## Directive:
Transcribe exactly the lines that fall between the one holding "hfov_deg: 27.9" and the one holding "focal_mm: 4.28", inclusive, from the entries below.

::: Records provided :::

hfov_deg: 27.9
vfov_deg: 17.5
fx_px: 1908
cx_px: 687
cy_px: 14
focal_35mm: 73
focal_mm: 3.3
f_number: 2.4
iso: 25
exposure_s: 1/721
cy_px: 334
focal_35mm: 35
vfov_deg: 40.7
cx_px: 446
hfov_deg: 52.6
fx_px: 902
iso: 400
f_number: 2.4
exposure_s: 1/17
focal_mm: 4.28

:::
::: Records provided :::

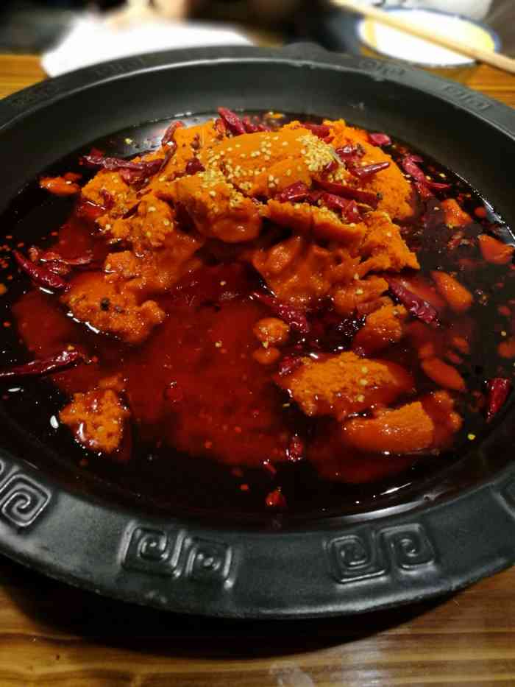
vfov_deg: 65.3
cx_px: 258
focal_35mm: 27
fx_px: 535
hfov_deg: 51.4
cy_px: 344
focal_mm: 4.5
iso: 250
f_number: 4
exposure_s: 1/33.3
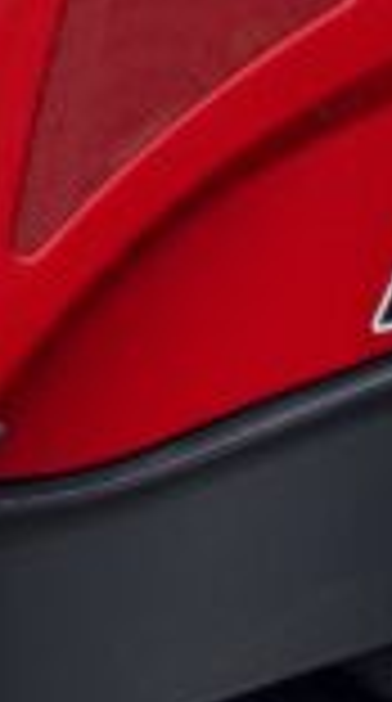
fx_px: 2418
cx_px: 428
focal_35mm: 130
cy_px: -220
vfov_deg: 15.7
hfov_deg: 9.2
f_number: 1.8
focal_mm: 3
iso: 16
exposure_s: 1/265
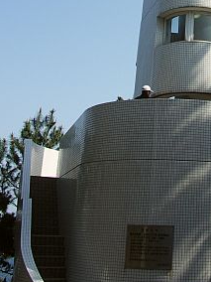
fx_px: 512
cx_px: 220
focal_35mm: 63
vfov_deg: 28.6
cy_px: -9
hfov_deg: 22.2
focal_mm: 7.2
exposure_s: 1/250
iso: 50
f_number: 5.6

:::

## Result of this task:
hfov_deg: 27.9
vfov_deg: 17.5
fx_px: 1908
cx_px: 687
cy_px: 14
focal_35mm: 73
focal_mm: 3.3
f_number: 2.4
iso: 25
exposure_s: 1/721
cy_px: 334
focal_35mm: 35
vfov_deg: 40.7
cx_px: 446
hfov_deg: 52.6
fx_px: 902
iso: 400
f_number: 2.4
exposure_s: 1/17
focal_mm: 4.28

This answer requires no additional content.